Large site only indexing 130 pages out of 1000s
« on: October 07, 2010, 11:52:43 PM »
Hi,

I am having some problems getting my site crawled properly so that the whole thing is indexed.

Is there any settings I should change to get the whole site indexed?  The site has about 40,000 pages.

An example of a root to a page not being indexed would be

1. [ External links are visible to forum administrators only ]
2. [ External links are visible to forum administrators only ]
3  [ External links are visible to forum administrators only ]
4  [ External links are visible to forum administrators only ]

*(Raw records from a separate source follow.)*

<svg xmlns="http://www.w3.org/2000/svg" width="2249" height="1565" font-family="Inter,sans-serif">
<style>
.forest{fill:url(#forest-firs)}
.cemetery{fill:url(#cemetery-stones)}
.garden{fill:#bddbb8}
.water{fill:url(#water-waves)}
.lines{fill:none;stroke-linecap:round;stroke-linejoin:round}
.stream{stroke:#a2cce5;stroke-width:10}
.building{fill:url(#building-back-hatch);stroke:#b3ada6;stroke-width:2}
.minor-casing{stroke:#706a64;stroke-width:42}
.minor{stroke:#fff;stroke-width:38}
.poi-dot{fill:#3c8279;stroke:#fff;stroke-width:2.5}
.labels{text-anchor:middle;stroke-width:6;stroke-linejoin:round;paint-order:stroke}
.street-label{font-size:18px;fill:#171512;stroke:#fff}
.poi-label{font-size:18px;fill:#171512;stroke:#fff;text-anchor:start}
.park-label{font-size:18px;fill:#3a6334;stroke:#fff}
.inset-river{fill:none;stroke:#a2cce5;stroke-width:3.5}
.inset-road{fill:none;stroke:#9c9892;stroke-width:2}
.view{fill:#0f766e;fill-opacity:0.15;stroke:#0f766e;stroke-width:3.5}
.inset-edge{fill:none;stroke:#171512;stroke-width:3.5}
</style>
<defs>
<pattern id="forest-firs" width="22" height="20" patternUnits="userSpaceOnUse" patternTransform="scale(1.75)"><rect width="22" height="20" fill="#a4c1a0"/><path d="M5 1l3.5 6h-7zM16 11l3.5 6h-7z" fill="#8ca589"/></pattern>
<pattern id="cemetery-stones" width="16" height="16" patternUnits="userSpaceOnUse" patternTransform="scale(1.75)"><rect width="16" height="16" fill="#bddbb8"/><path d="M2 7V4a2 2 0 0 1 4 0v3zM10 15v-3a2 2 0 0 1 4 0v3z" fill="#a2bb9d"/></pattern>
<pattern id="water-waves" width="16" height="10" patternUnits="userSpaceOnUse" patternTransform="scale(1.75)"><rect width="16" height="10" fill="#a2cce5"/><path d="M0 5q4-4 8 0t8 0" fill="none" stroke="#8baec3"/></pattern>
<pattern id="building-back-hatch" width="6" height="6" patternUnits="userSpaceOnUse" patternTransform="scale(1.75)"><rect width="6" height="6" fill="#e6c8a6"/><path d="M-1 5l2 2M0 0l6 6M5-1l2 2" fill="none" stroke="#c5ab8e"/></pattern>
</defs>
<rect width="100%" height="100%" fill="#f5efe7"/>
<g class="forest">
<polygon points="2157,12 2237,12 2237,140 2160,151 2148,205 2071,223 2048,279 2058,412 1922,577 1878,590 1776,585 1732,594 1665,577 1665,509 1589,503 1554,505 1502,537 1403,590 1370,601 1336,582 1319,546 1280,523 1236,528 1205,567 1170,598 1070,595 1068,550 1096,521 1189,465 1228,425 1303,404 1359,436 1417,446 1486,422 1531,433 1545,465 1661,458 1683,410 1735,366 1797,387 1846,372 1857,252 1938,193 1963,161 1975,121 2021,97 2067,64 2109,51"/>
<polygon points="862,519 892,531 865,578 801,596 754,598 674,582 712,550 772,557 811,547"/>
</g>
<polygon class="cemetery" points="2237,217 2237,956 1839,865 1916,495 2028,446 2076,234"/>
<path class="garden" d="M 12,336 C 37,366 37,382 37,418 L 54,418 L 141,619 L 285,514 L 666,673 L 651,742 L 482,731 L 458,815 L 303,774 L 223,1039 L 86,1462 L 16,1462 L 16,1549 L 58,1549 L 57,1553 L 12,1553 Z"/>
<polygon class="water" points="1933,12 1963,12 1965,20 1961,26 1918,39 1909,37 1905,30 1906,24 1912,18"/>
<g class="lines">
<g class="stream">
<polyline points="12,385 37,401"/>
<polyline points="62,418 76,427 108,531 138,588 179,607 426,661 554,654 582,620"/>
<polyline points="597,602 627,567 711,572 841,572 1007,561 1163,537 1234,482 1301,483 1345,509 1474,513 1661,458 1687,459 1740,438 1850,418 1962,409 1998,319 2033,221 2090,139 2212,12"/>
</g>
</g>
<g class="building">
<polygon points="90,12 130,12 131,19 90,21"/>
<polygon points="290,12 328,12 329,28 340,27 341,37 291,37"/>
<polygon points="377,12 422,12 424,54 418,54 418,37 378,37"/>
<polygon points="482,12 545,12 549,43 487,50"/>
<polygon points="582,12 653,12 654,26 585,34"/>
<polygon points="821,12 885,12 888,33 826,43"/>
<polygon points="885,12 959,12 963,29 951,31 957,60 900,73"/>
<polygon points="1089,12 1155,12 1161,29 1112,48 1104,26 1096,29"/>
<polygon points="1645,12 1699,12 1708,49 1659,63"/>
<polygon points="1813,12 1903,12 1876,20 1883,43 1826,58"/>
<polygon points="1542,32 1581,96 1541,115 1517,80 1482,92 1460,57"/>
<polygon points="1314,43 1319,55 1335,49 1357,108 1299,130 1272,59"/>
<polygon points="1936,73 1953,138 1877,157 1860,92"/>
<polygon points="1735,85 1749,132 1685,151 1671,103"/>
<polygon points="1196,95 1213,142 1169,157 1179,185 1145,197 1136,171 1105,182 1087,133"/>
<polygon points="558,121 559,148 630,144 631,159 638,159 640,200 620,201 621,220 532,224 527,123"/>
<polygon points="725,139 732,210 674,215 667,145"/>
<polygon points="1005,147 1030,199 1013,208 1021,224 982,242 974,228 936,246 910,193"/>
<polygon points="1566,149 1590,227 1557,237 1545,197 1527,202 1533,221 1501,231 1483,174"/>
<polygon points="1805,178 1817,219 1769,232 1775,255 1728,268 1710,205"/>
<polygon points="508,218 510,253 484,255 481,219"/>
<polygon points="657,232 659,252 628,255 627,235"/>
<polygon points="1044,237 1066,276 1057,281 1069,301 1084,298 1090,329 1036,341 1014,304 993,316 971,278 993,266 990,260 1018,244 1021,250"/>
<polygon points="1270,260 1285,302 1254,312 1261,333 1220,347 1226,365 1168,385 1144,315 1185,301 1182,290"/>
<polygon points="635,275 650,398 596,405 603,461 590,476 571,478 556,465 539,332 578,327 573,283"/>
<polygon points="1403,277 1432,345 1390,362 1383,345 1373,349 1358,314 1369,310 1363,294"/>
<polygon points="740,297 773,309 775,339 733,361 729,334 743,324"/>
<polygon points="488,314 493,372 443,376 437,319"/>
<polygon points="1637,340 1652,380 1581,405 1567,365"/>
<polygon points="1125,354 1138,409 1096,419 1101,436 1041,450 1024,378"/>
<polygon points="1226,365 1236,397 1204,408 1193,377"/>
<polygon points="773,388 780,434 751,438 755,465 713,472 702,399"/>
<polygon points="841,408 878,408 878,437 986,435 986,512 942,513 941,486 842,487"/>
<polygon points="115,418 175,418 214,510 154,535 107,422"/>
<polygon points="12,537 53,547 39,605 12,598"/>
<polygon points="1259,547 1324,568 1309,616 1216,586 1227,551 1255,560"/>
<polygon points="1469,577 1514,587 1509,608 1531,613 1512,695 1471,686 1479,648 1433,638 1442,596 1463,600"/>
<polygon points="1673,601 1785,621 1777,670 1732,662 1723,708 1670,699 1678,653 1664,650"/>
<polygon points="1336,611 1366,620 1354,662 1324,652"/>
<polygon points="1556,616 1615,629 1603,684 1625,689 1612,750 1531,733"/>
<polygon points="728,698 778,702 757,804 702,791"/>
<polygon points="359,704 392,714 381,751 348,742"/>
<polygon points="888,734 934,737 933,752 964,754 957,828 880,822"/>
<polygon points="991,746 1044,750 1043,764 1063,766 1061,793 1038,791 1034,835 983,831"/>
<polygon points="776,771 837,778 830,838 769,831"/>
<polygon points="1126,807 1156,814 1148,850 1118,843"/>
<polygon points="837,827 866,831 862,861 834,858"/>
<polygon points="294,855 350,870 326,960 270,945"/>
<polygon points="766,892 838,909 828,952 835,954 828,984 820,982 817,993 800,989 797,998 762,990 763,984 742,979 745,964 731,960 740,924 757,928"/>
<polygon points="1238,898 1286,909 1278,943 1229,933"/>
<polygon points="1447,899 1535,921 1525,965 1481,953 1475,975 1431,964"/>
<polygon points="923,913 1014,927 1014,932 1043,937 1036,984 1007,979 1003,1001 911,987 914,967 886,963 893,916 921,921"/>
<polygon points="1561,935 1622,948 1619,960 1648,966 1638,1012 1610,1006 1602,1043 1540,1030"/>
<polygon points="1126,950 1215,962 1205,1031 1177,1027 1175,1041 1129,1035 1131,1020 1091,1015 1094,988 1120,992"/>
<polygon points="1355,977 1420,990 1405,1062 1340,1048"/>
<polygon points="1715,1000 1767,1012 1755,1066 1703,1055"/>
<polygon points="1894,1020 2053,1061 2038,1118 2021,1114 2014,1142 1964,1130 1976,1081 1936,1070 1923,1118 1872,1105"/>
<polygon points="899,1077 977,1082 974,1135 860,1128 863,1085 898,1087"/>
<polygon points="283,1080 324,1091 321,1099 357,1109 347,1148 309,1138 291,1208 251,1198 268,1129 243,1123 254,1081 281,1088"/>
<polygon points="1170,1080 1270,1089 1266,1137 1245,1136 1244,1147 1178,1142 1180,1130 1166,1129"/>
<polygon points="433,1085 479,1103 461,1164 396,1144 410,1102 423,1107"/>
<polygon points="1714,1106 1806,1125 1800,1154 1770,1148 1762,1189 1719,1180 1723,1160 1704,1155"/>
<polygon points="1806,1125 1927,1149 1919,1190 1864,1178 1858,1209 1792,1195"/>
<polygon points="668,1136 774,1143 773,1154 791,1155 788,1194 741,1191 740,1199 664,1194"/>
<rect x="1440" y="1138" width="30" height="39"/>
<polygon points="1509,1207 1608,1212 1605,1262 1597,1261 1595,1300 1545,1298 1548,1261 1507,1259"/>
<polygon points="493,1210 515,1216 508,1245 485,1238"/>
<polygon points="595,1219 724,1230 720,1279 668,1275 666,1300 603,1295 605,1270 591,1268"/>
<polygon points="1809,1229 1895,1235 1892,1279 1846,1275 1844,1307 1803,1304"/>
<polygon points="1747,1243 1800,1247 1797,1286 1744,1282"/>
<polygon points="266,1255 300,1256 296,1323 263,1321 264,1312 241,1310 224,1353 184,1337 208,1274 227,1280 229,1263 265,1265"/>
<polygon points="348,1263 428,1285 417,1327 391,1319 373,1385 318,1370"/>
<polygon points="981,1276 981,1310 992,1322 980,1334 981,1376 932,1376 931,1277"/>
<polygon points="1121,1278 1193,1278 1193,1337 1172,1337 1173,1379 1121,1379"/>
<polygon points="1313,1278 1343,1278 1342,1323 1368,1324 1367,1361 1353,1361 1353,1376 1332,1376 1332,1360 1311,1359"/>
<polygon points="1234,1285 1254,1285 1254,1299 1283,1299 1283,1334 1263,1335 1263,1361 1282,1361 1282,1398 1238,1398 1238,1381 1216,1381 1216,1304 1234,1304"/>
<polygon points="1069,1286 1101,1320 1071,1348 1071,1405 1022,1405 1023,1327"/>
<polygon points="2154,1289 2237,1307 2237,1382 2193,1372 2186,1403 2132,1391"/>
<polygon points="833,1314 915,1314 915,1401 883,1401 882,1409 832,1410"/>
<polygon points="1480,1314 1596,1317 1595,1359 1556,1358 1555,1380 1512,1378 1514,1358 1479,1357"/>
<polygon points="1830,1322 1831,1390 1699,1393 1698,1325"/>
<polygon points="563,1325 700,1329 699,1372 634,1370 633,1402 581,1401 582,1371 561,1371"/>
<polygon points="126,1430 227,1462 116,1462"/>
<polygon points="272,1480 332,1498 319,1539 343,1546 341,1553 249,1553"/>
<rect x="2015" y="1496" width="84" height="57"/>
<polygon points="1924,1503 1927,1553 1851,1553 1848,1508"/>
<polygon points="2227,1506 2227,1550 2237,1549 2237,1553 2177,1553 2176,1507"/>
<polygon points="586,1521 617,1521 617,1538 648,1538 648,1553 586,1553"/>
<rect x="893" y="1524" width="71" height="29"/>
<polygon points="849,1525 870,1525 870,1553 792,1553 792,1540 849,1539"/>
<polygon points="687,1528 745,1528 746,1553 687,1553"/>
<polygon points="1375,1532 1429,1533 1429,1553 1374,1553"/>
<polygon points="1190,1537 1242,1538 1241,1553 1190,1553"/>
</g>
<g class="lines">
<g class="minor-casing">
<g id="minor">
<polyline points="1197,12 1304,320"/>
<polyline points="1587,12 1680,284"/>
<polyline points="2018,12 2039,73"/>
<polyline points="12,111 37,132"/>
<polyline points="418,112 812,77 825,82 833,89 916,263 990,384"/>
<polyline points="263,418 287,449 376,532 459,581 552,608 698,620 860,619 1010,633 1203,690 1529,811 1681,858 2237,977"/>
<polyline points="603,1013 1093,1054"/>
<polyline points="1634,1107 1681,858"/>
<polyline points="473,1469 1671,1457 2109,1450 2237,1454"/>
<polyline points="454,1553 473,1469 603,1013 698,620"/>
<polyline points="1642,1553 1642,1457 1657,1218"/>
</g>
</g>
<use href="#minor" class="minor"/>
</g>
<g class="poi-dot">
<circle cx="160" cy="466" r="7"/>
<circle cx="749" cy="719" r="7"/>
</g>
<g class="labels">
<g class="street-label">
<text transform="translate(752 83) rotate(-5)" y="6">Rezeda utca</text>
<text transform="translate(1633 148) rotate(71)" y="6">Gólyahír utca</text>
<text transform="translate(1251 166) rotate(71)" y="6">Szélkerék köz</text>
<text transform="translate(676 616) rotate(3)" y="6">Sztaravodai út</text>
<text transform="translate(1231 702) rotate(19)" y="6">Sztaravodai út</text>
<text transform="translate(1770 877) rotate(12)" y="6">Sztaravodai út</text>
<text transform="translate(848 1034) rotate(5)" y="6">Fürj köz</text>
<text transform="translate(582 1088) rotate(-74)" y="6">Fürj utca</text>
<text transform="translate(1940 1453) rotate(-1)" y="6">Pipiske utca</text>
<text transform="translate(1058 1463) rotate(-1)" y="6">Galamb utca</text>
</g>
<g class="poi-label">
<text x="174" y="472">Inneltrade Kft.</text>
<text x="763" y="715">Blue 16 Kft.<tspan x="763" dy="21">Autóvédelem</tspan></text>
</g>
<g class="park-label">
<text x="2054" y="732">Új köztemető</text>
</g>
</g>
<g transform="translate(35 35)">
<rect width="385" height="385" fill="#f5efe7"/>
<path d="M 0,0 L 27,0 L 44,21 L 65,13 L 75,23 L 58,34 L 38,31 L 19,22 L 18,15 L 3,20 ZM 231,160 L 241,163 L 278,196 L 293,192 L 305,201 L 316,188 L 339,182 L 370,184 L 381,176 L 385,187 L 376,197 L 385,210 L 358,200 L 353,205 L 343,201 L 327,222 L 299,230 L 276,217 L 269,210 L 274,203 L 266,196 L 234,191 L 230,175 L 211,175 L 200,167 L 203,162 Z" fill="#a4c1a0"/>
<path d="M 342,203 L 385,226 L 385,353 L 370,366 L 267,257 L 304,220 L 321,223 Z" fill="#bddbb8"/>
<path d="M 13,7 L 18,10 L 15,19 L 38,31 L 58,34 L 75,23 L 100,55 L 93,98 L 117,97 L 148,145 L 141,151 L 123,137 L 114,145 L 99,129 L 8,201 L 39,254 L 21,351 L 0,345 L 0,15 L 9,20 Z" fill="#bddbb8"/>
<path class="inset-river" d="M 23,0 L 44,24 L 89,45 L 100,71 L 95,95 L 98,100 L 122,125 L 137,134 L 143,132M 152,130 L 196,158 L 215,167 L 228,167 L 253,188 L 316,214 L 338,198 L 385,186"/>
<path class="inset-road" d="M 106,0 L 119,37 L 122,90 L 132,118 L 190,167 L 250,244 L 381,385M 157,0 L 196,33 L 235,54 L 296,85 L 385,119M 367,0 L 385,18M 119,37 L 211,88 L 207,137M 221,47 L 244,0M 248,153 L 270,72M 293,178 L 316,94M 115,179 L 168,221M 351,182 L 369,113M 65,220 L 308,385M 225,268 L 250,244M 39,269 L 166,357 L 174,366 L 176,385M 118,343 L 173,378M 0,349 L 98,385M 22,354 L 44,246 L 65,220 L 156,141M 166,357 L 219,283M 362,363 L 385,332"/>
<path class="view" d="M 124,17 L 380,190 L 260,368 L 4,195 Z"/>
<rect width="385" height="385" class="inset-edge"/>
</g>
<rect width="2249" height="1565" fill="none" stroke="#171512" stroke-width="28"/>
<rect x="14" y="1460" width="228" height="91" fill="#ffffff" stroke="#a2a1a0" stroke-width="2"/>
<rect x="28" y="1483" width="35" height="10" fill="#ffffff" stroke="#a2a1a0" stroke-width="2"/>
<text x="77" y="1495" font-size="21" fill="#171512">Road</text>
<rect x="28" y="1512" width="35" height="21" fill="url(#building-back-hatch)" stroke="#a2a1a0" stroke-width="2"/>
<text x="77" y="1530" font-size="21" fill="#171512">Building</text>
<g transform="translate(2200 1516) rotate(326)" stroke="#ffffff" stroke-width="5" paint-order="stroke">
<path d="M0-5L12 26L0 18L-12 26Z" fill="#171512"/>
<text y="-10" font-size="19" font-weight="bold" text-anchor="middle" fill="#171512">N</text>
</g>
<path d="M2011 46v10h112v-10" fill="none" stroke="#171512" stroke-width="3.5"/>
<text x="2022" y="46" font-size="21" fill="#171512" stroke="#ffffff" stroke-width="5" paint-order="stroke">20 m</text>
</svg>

Number one and two are indexed ok - but it does not seem to follow the links on 2 so it never reaches 3 & 4.

Do you have any ideas what I could change to make this work.

Andrew
Re: Large site only indexing 130 pages out of 1000s
« Reply #1 on: October 08, 2010, 09:35:09 AM »
Hello,

looks like links 3 and 4 are pointing to www domain, while starting link is from non-www domain. You should use [ External links are visible to logged in users only ] as Starting URL to resolve that.
Re: Large site only indexing 130 pages out of 1000s
« Reply #2 on: October 08, 2010, 07:18:44 PM »
Hi,

Thats great its seems to be working better now!

But I am getting the error message:

fatal error: Allowed memory size of 67108864 bytes exhausted (tried to allocate 15466507 bytes) in /home/squ1981/public_html/brightmindsrecruitment.co.uk/generator/pages/class.utils.inc.php(2) : eval()'d code on line 27

Do you have any idea on how to deal with this / reduce the impact of the crawl so it can get all the way through.

Re: Large site only indexing 130 pages out of 1000s
« Reply #3 on: October 08, 2010, 09:04:15 PM »
Hello,

it looks like your server configuration doesn't allow to run the script long enough to create full sitemap. Please try to increase memory_limit and max_execution_time settings in php configuration at your host (php.ini file) or contact hosting support regarding this.